Intel's long-term story
While the increase in guidance and the subsequent boost in the stock price are nice, it doesn't change the long-term story at Intel. Intel dominates the PC and server chip markets, leaving rival Advanced Micro Devices (AMD 1.51%) with the scraps. Its push into mobile devices, while a long time in the making, is likely to eventually succeed due to Intel's manufacturing edge over fabless competitors. But the PC market is mature, and while Intel's server sales are strong, the fact that Intel has a de facto monopoly may not be sustainable in the long term due to competition from ARM-based competitors. Intel should remain the leader in the server chip market, but a 90%-plus market share might be difficult to maintain.

After losing most of its presence in the server market, AMD is making a big push with ARM-based processors. The company expects to launch its first ARM server processors later this year, and its expectations are quite high. But the reason why Intel managed to steal away most of AMD's market share in the first place was because it made better products, and moving to ARM-based chips doesn't change that. Fellow Fool Ashraf Eassa pointed out earlier this year that AMD's upcoming ARM chips aren't actually competitive at all compared with Intel's products, so while ARM-based server chips may pose a long-term threat to Intel's server dominance, it will be an uphill battle for AMD.

What is a good investment at one price can be a bad investment at another price, and while Intel has some serious competitive advantages, significant earnings growth over the next few years will be difficult. Intel's earnings have been declining for the past two years as the PC market has shrunk, and while analysts expect modest earnings growth going forward, the spread between estimates is extremely wide. While the average estimate for EPS in 2015 is $2.11, higher than the $1.89 from 2013, estimates range from $1.57-$2.51. Analysts typically don't have great records of being correct, but the size of this spread suggests that there is a lot of uncertainty about Intel going forward. And on that point, the analysts are right.

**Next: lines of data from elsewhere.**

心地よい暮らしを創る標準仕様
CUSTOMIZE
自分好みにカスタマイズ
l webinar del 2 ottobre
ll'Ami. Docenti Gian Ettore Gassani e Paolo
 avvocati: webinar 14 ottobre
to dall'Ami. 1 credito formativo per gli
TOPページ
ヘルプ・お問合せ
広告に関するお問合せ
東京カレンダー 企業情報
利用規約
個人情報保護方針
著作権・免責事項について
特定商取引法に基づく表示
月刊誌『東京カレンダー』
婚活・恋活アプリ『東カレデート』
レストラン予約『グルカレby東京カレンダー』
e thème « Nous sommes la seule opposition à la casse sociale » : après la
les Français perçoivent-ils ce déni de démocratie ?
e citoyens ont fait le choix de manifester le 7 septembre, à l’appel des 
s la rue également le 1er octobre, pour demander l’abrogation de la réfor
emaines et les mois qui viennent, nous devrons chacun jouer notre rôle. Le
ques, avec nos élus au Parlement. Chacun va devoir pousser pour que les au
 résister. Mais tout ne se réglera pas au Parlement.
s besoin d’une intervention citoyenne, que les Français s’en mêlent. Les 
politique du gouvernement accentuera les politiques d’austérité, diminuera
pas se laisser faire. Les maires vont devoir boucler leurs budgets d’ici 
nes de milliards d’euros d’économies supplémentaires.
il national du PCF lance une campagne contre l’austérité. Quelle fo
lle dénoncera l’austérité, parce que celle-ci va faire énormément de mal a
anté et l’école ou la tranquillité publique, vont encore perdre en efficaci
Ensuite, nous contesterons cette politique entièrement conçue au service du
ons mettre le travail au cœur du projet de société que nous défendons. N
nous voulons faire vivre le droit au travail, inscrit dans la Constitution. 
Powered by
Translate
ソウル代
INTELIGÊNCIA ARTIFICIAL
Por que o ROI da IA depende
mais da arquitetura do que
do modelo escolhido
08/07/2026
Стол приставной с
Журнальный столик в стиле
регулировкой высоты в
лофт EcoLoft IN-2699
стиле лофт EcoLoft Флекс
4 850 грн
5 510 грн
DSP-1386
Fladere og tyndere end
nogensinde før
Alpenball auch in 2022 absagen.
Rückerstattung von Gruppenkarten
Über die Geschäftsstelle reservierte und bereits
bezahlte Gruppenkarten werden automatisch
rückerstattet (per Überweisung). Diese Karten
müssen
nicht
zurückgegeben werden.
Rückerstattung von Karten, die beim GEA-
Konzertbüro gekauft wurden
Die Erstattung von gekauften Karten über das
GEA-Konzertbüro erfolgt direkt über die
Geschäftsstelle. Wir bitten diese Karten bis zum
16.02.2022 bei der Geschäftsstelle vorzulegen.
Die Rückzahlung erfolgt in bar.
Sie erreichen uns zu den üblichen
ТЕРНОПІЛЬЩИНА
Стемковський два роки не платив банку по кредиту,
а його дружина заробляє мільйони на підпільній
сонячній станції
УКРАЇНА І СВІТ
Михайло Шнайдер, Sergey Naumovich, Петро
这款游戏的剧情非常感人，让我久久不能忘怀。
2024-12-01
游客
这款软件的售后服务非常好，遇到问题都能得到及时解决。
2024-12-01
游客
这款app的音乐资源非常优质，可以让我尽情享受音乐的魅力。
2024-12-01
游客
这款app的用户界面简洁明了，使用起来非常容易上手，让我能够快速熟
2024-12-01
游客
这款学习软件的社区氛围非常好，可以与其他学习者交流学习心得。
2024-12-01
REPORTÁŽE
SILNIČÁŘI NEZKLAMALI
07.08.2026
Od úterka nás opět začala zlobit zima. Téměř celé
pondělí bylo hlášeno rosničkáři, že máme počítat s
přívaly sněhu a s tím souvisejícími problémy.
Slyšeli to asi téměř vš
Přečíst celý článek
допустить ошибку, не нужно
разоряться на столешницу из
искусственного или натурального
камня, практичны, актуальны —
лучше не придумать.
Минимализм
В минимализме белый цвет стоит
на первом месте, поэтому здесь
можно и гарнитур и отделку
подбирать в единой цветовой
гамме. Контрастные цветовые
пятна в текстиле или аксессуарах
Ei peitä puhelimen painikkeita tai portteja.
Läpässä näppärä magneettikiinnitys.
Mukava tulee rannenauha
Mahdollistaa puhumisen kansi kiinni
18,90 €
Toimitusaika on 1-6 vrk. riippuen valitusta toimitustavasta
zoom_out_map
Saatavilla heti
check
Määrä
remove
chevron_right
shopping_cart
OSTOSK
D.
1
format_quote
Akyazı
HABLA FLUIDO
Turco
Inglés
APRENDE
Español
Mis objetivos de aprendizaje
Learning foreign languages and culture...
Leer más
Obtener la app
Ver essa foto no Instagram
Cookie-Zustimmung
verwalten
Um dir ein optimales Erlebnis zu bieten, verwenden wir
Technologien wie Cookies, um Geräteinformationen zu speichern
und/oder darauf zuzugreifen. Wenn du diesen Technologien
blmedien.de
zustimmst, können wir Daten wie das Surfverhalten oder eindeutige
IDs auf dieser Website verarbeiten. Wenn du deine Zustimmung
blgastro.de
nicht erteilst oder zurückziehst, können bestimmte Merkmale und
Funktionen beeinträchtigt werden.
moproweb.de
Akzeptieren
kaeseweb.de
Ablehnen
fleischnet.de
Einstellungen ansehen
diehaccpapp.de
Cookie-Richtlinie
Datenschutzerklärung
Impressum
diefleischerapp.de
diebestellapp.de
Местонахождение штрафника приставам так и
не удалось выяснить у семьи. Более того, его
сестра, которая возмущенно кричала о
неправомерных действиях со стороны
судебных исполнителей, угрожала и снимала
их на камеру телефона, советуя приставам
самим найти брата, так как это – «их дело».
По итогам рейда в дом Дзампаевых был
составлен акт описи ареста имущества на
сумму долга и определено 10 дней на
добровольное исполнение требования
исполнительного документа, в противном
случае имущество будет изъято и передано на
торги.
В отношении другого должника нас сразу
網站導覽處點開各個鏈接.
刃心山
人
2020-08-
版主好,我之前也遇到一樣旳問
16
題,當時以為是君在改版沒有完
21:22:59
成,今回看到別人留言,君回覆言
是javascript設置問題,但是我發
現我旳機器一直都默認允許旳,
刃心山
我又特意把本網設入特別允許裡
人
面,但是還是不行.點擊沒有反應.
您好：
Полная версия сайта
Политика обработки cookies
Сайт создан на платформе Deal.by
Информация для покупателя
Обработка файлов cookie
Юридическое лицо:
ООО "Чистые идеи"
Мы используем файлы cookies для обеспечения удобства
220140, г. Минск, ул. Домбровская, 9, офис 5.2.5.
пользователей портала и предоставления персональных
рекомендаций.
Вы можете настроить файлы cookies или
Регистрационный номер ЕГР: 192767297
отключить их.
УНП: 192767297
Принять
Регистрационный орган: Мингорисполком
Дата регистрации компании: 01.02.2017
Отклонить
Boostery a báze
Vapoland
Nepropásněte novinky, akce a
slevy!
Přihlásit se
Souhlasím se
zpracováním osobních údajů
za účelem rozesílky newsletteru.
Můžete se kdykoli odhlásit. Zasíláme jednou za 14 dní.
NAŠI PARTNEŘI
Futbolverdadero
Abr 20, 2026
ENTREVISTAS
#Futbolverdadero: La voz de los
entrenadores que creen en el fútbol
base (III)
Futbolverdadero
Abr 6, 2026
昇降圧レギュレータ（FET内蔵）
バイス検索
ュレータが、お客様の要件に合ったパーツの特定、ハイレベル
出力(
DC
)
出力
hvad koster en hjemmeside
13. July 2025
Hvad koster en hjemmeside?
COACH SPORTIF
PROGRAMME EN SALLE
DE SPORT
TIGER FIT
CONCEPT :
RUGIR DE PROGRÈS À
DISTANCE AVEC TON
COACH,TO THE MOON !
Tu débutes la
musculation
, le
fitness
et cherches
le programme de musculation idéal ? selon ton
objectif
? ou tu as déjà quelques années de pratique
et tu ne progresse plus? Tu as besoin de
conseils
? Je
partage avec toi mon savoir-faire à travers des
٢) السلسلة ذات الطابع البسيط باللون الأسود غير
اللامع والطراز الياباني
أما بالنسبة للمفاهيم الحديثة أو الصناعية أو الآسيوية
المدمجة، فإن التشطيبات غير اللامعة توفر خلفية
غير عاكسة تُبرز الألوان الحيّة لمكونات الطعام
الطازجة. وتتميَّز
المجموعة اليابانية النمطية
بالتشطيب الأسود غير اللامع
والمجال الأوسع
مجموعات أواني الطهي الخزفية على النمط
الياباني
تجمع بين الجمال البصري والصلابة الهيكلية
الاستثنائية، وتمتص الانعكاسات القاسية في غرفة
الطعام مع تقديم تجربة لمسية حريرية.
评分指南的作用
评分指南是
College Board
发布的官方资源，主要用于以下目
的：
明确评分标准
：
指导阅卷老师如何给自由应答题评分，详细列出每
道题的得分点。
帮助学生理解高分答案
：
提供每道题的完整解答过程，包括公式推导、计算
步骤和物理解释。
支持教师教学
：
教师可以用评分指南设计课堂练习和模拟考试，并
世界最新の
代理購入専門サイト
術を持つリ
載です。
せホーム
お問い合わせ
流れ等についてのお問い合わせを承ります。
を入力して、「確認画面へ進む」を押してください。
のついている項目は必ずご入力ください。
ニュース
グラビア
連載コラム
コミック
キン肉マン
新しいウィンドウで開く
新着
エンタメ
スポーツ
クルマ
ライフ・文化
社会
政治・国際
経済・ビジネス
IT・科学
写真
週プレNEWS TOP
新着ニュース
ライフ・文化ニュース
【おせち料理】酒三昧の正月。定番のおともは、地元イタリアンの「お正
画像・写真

Intel's new guidance for the second quarter points to a continued stabilization of the PC market. Strong demand for business PCs has led Intel to now expect revenue for the whole year to grow, rather than to remain flat. While guidance for earnings wasn't given, this will certainly help Intel's bottom line. But to achieve significant earnings growth, it will take more than stabilization of the PC market.

The opportunity has passed
How much will Intel be earning from tablets and smartphones five years from now? It's a difficult question to answer. Intel has a near monopoly in the PC and server markets, and this allows the company to enjoy extremely high margins. But the mobile market already has entrenched players, and both ASPs and margins are going to be far lower there compared to PCs and servers.

The questions that investors need to ask themselves: Will buying Intel at $30 per share lead to acceptable results? Is Intel likely to perform better than the market as a whole in the long term from here? Late last year, when shares of Intel were in the low $20s and the stock had a dividend yield in excess of 4%, the answer was likely yes. But at $30 per share, and with a dividend yield barely piercing the 3% barrier, I don't think this is true anymore.

The dividend is unlikely to be significantly raised anytime soon, given that Intel now pays out about half of its earnings to shareholders, and earnings growth over the next few years will be slow at best. Intel's P/E ratio, based on 2013 earnings, now sits around 16, certainly no bargain, and it's the highest valuation that Intel has managed in the past few years.

INTC PE Ratio (TTM) Chart

INTC P/E Ratio (TTM) data by YCharts

Intel is a fantastic company with durable competitive advantages, but even the best company has a price that makes it a bad investment. Intel isn't overvalued, but it's no longer an attractive investment. The time to buy shares expecting an above-average return has passed. In the low $20s, I would be buying shares of Intel, hand over fist. At $30, I'll pass.